De Vivo's disk-winged bat
- Conservation status: Data Deficient (IUCN 3.1)

Scientific classification
- Kingdom: Animalia
- Phylum: Chordata
- Class: Mammalia
- Order: Chiroptera
- Family: Thyropteridae
- Genus: Thyroptera
- Species: T. devivoi
- Binomial name: Thyroptera devivoi Gregorin, Gonçalves, Lim & Engstrom, 2006

= De Vivo's disk-winged bat =

- Genus: Thyroptera
- Species: devivoi
- Authority: Gregorin, Gonçalves, Lim & Engstrom, 2006
- Conservation status: DD

Species of bat

De Vivo's disk-winged bat (Thyroptera devivoi) is a species of disc-winged bat found in South America.

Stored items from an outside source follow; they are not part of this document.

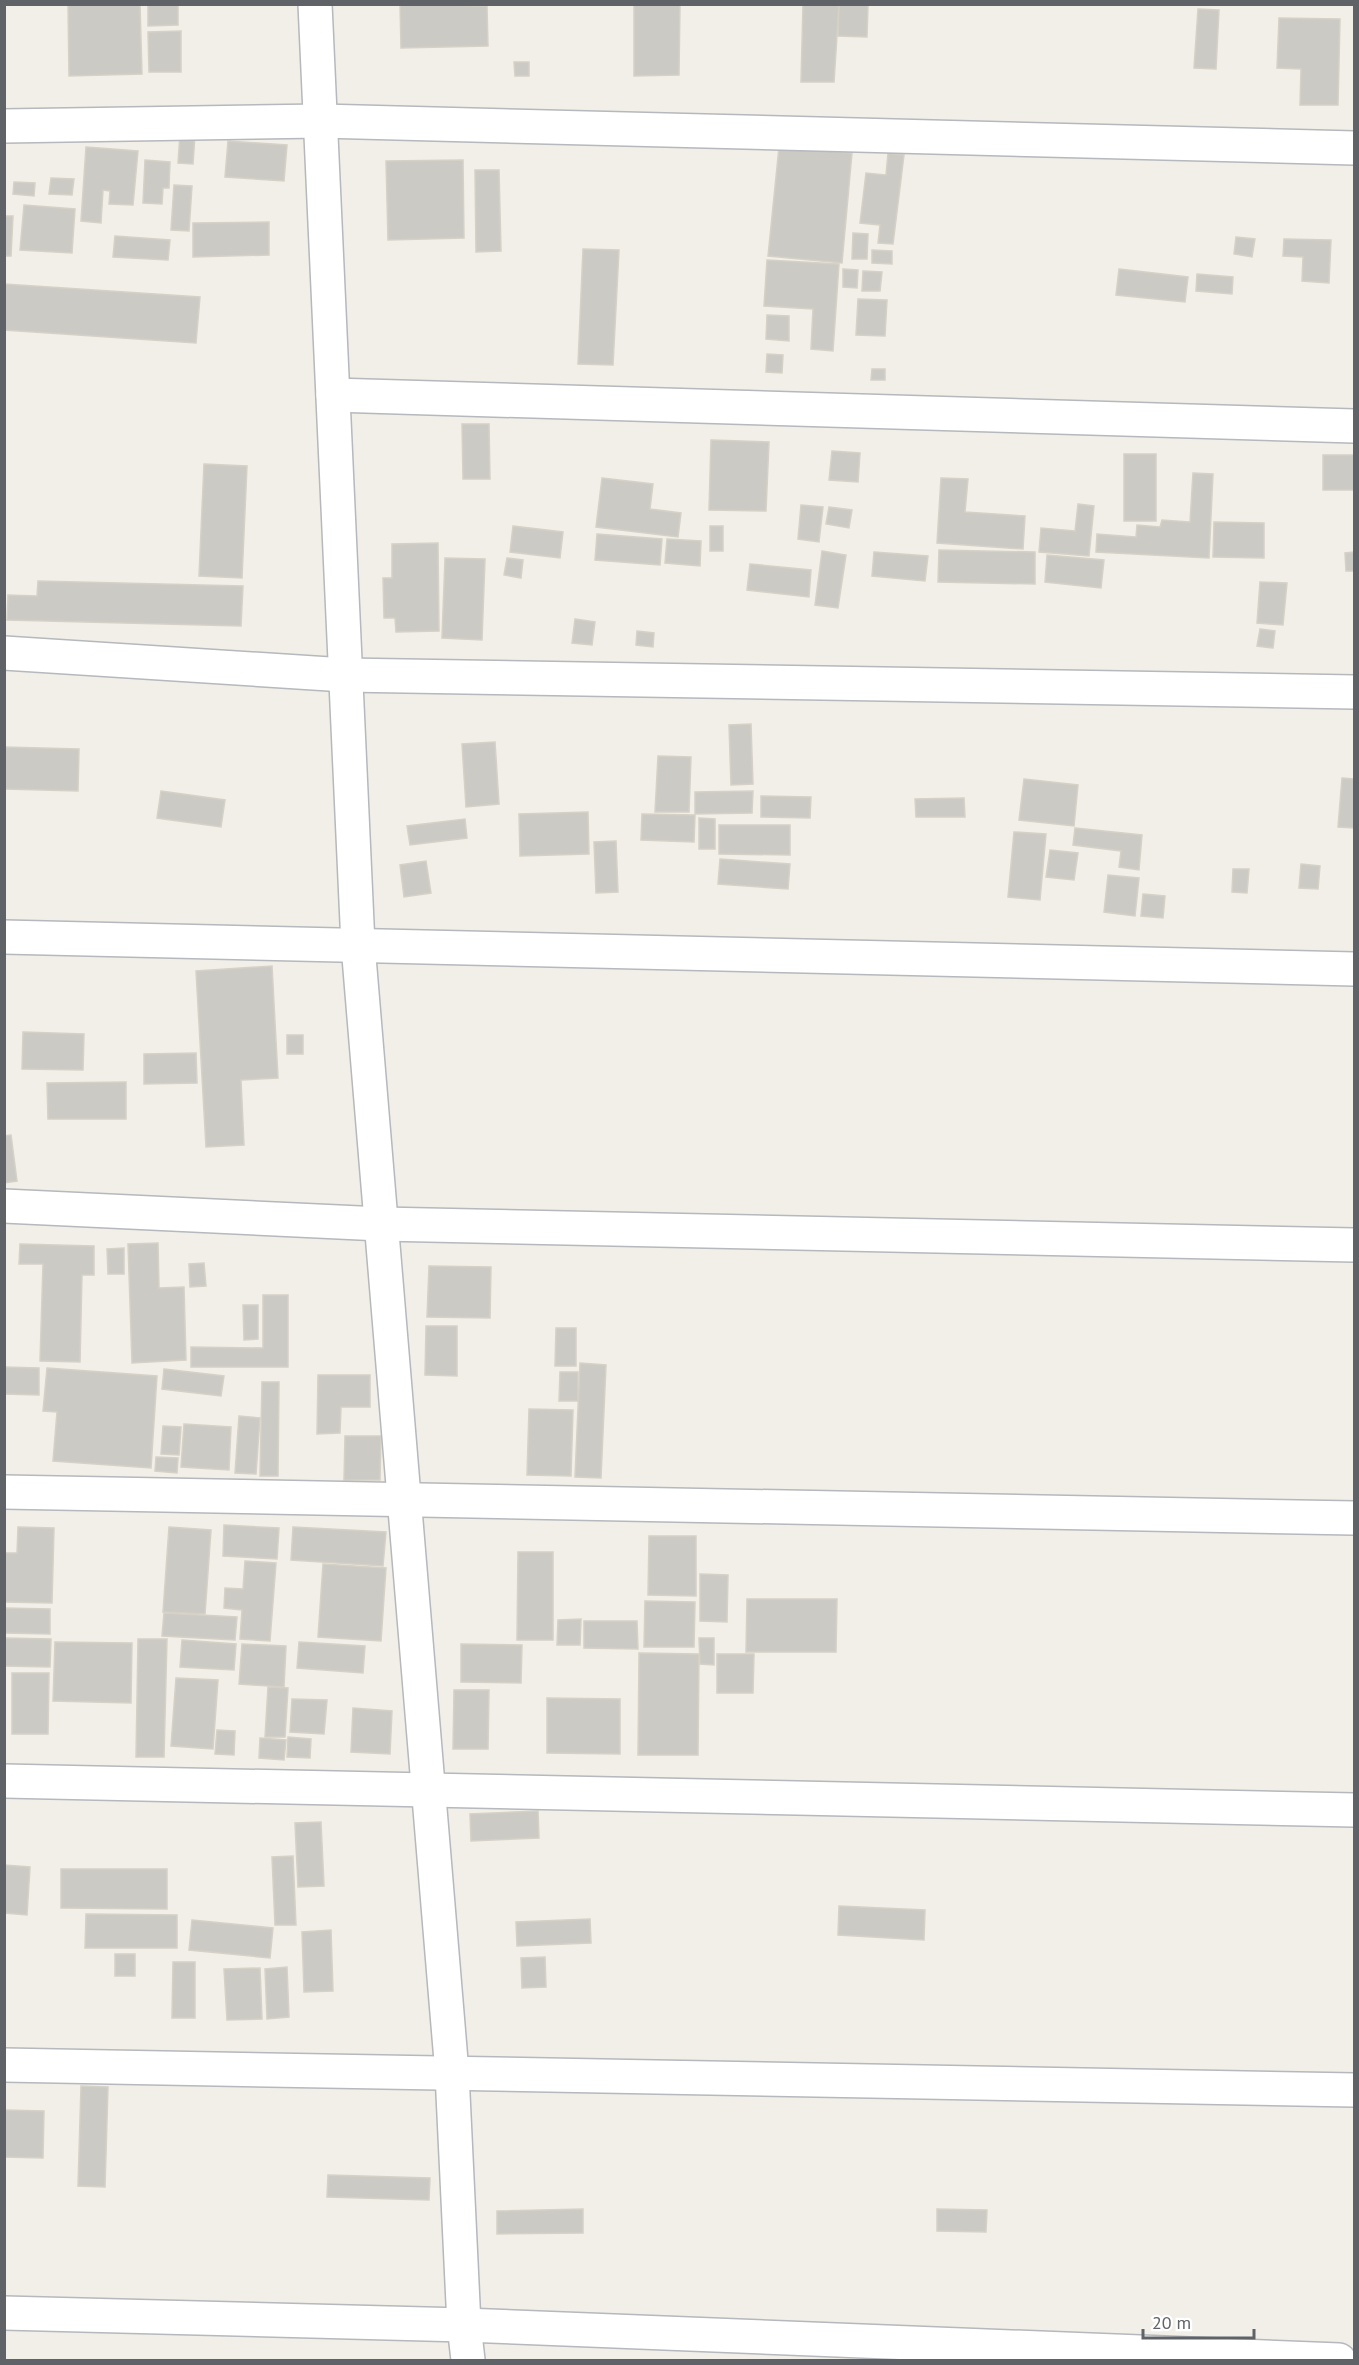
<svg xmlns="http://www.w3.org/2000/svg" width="1359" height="2365" viewBox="0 0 1359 2365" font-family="'PT Sans',sans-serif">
<rect width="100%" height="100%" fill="#f1efe8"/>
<!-- building -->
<g fill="#cccac5" stroke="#d6d1c6" stroke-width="1.5">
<path d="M68,4h72l2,70 -73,2z"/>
<path d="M148,4h30v21l-30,1z"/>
<path d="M400,4l87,2 1,40 -87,2z"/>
<path d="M634,4h46l-1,71 -45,1z"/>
<path d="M803,4h36l-5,78h-33z"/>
<path d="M839,4h29l-1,33 -29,-1z"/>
<path d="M1198,9l21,1 -3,59 -22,-1z"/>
<path d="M1279,18l61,1 -2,86h-38l1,-36 -24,-1z"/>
<path d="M181,31v41h-32l-1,-40z"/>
<path d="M514,62h15v14h-14z"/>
<path d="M180,134l15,1 -2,29 -15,-1z"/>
<path d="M228,141l59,4 -3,36 -59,-4z"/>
<path d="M86,147l52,4 -5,54 -24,-1 1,-13 -7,-1 -2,33 -20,-2z"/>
<path d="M779,147l73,6 -10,110 -74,-7z"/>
<path d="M888,153l16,2 -11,89 -15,-1 2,-18 -20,-2 6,-50 20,2z"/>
<path d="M145,160l25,2 -1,26h-6l-1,16 -19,-1z"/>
<path d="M463,160l1,78 -76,2 -2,-79z"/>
<path d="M475,170h24l2,81 -25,1z"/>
<path d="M51,178l23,1 -2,16 -23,-1z"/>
<path d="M14,182l21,1 -1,13 -21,-2z"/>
<path d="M174,185l18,1 -3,45 -18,-1z"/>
<path d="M24,205l51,4 -3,44 -52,-3z"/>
<path d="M4,216h9l-2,40h-7z"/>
<path d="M269,222v33l-76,2v-34z"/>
<path d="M853,233l15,1 -1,25h-15z"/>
<path d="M115,236l55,4 -2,20 -55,-3z"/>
<path d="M1236,237l19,2 -3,18 -18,-3z"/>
<path d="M1284,239l47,1 -2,43 -27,-2 1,-24 -20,-1z"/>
<path d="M583,249l36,1 -6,115 -35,-1z"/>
<path d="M872,250l20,1v13l-20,-1z"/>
<path d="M767,260l72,4 -6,87 -22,-2 2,-40 -49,-3z"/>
<path d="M843,269l15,1 -1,18 -14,-1z"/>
<path d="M1119,269l69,8 -3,25 -69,-7z"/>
<path d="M863,271l19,1 -2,19h-18z"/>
<path d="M1197,274l36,3 -1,17 -36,-3z"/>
<path d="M4,284l196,13 -4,46 -192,-13z"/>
<path d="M858,299l29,1 -2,36 -29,-1z"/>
<path d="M767,315l22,1v25l-23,-2z"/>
<path d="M767,354l16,1 -1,18 -16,-1z"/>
<path d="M872,369h13v11h-14z"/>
<path d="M462,424h27l1,55h-27z"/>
<path d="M711,440l58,2 -3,69 -57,-1z"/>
<path d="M832,451l28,2 -2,29 -29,-2z"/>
<rect x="1124" y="454" width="32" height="67"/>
<rect x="1323" y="455" width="31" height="35"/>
<path d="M204,464l43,2 -5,112 -43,-2z"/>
<path d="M1193,473l20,1 -4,84 -113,-6 1,-18 39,3 1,-12 23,2 2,-7 28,2z"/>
<path d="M602,478l51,6 -3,25 31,4 -3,24 -82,-10z"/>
<path d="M941,478l27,1 -3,33 60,4 -2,33 -86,-6z"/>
<path d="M1078,504l16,2 -5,50 -50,-4 2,-24 34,3z"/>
<path d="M801,505l22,2 -4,35 -21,-3z"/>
<path d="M829,507l23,3 -3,18 -23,-4z"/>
<path d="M1214,522l50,1v35l-51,-1z"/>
<path d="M513,526l50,6 -3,26 -50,-6z"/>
<rect x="710" y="526" width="13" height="25"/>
<path d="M597,534l65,5 -2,26 -65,-5z"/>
<path d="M667,539l34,2 -1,25 -35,-3z"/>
<path d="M438,543l1,88 -43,1 -1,-14h-11l-1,-40h9v-34z"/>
<path d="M939,550l96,2v32l-97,-2z"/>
<path d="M822,551l24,4 -8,53 -23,-3z"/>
<path d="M874,552l54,4 -3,25 -53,-5z"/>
<path d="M1354,552v19h-8l-1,-18z"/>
<path d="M1047,555l57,5 -3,28 -56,-6z"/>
<path d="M445,558l40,1 -3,81 -40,-2z"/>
<path d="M507,558l16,2 -2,18 -17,-3z"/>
<path d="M750,564l61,6 -2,27 -62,-7z"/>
<path d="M38,581l205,5 -2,40 -234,-6 1,-25 29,1z"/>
<path d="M1260,582l27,1 -4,42 -26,-2z"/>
<path d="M575,619l20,3 -3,23 -20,-2z"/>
<path d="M1260,629l15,2 -2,17 -16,-2z"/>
<path d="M637,631l17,2 -1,14 -17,-2z"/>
<path d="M751,724l2,60 -22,1 -2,-60z"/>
<path d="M495,742l4,62 -33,3 -4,-63z"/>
<path d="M4,747l75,2 -1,42 -74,-2z"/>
<path d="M658,756l33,1 -2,55h-34z"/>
<path d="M1342,778l12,1v49l-16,-1z"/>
<path d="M1024,779l54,6 -4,41 -55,-6z"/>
<path d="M161,791l64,9 -4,27 -64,-9z"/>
<path d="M753,791l-1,22 -57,1v-22z"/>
<path d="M761,796l50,1 -1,21 -49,-1z"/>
<path d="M964,798l1,19h-49l-1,-18z"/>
<path d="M588,812l1,42 -69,2 -1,-42z"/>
<path d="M642,814l53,1 -1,27 -53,-2z"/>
<path d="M699,818l16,1v30h-16z"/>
<path d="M465,819l2,19 -57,7 -3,-19z"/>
<path d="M719,825h71v30l-71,-1z"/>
<path d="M1075,828l67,7 -3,35 -20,-3 2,-16 -48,-6z"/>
<path d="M1014,832l32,2 -6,66 -32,-3z"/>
<path d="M616,841l2,51 -22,1 -2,-51z"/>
<path d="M1050,850l28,3 -4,27 -28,-3z"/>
<path d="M720,859l70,5 -2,25 -70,-5z"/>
<path d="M426,861l5,32 -27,4 -4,-32z"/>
<path d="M1301,864l19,2 -2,23 -19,-1z"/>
<path d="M1233,869h16l-2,24 -15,-1z"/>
<path d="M1108,875l31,3 -4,38 -31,-4z"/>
<path d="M1143,894l22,2 -2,22 -22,-2z"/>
<path d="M272,966l6,112 -37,2 3,65 -38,2 -10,-176z"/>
<path d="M23,1032l61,2 -1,36 -61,-1z"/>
<rect x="287" y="1035" width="16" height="19"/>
<path d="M196,1053l1,30 -53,1v-30z"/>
<path d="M126,1082v37h-78l-1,-36z"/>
<path d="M11,1135l6,46 -13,2v-47z"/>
<path d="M158,1243l1,45 25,-1 2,73 -54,3 -4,-119z"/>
<path d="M20,1244l74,2v29h-12l-2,87 -40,-1 3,-97h-24z"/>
<path d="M124,1248v26h-16l-1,-25z"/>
<path d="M204,1263l2,23 -16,1 -1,-23z"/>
<path d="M429,1266l62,1 -1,51 -63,-1z"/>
<path d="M263,1295h25v72h-97v-20l72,1z"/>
<path d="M243,1305h15v34l-14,1z"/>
<path d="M426,1326h31v50l-32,-1z"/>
<path d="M556,1328h20v38h-21z"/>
<path d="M580,1363l26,2 -5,113 -26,-1z"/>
<path d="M4,1367l35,1v27l-35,-1z"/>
<path d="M47,1368l110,8 -6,92 -98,-7 4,-49 -14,-1z"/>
<path d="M164,1369l60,7 -3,20 -59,-7z"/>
<path d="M560,1372h18v29h-19z"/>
<path d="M318,1375h52v32h-29l-1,26 -23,1z"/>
<path d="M262,1382h17l-1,94h-18z"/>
<path d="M529,1409l44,1 -2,66 -44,-1z"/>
<path d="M239,1416l21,2 -4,56 -21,-1z"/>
<path d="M184,1424l47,3 -2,43 -48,-3z"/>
<path d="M163,1426l18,1 -2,28 -18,-1z"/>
<path d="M345,1436h36l-1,44h-36z"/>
<path d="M156,1457l22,1 -1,15 -22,-2z"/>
<path d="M224,1525l55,3 -2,31 -54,-3z"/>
<path d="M18,1527l36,1 -2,75 -48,-1v-49h13z"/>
<path d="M169,1527l42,3 -6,84 -42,-2z"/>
<path d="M293,1527l93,5 -3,34 -92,-6z"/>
<path d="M649,1536h47v60l-48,-1z"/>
<path d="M518,1552h35v88h-36z"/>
<path d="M245,1561l31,2 -6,78 -30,-2 2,-29 -18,-2 1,-20 18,1z"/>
<path d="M323,1564l63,4 -5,73 -63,-4z"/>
<path d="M700,1574l28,1 -1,47 -27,-1z"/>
<path d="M747,1599h90l-1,53h-90z"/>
<path d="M645,1601l50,1 -1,45h-50z"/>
<path d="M4,1608l46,1v25l-46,-1z"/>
<path d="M164,1613l73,4 -2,23 -73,-4z"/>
<path d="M581,1619l-1,26h-23l1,-25z"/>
<path d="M584,1621h53l1,28 -54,-1z"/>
<path d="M4,1638l47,1 -1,28 -46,-1z"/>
<path d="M699,1638h15v27l-14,-1z"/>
<path d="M138,1639h29l-3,118h-28z"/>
<path d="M182,1640l54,4 -2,26 -54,-3z"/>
<path d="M55,1642l77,1 -1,60 -78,-2z"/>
<path d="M299,1642l66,4 -2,27 -66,-5z"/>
<path d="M242,1644l44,2 -2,41 -45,-3z"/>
<path d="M461,1644l61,1 -1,38 -60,-1z"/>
<path d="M639,1653l60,1 -1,101h-60z"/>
<path d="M717,1654h37l-1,39h-36z"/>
<path d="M12,1673h37l-1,61h-36z"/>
<path d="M176,1678l42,2 -5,69 -42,-3z"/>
<path d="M268,1687l20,1 -3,49h-20z"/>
<path d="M454,1690h35l-1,59h-35z"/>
<path d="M547,1698l73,1v55l-73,-1z"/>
<path d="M292,1699l35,1 -3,34 -34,-2z"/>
<path d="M353,1708l39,3 -2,43 -39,-2z"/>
<path d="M217,1730l18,1 -1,24 -19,-1z"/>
<path d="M288,1737l23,2 -1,19 -23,-1z"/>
<path d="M260,1738l26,2 -2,20 -25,-2z"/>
<path d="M538,1811l1,27 -68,3 -1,-27z"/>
<path d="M321,1822l3,64 -26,1 -3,-64z"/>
<path d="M293,1856l3,69h-21l-3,-68z"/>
<path d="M4,1865l26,2 -3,48 -23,-2z"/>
<path d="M61,1869h106v40l-106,-1z"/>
<path d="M839,1906l86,4 -1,30 -86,-5z"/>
<path d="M86,1914l91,1v33h-92z"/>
<path d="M590,1919l1,24 -74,3 -1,-24z"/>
<path d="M192,1920l81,8 -3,30 -81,-8z"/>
<path d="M331,1930l2,61 -29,1 -2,-60z"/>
<rect x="115" y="1954" width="20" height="22"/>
<path d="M545,1957l1,30 -24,1 -1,-30z"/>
<path d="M173,1962h22v56h-23z"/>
<path d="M287,1967l2,50 -22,2 -2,-50z"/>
<path d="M260,1968l2,51 -35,1 -3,-51z"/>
<path d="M81,2086l27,1 -3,100 -27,-1z"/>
<path d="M4,2110l40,1 -1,47 -39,-1z"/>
<path d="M328,2175l102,3 -1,22 -102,-3z"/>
<path d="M583,2209v24l-86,1v-23z"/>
<path d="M937,2209l50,1 -1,22 -49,-1z"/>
</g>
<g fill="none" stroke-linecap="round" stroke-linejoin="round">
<defs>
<g id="minor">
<path d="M315,4l43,941 94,1128 12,252 4,35"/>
<path d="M4,126l317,-5 1033,27"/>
<path d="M333,395l1021,31"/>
<path d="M4,653l341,22 1009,17"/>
<path d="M4,937l1350,32"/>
<path d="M4,1206l377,18 973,21"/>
<path d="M4,1492l1350,26"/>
<path d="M4,1781l1350,29"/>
<path d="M4,2065l1350,25"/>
<path d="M4,2313l460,12 875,35"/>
</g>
</defs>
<!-- minor casing -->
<use href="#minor" stroke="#b5b8bc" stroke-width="36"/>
<!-- minor -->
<use href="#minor" stroke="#fff" stroke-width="33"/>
</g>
<!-- border -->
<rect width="1359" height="2365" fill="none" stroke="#5f6368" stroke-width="12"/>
<!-- scale -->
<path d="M1143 2329v9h111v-9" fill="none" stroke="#5f6368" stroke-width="3"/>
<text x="1152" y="2329" font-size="18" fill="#5f6368" stroke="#ffffff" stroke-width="4.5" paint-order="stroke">20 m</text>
</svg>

==Taxonomy and etymology==
It was described as a new species in 2006, the fourth species to be described in the disc-winged bat genus and family. The holotype used to describe the species was collected in 2000 near Serra Geral do Tocantins Ecological Station in Brazil. It is possible that the currently-described species is a species complex that may face further taxonomic revision; it could undergo a taxonomic split with the description of a second species. The eponym for the species name "devivoi" is Mario de Vivo; the authors of the 2006 paper chose to honor him with the species name because he "has been responsible for a considerable increase in the understanding of both mammal diversity and systematics in Brazil."

==Description==
The bat's head and body length is 38.4–46.0 mm. It has a forearm length of 36-38 mm and a tail 24.6–29.0 mm long. Its fur is cinnamon brown, with the ventral fur appearing frosted.

==Range and habitat==
It is known from two countries in South America: Guyana and Brazil. It is known from the Cerrado of Brazil and other savanna ecosystems. In 2015, the species was recorded in Colombia for the first time.

==Conservation==
It is currently evaluated as data deficient by the IUCN. It is a recently described species, and little is known about its range, population size and trend, ecology, or threats. As of 2015, it was only known from four specimens.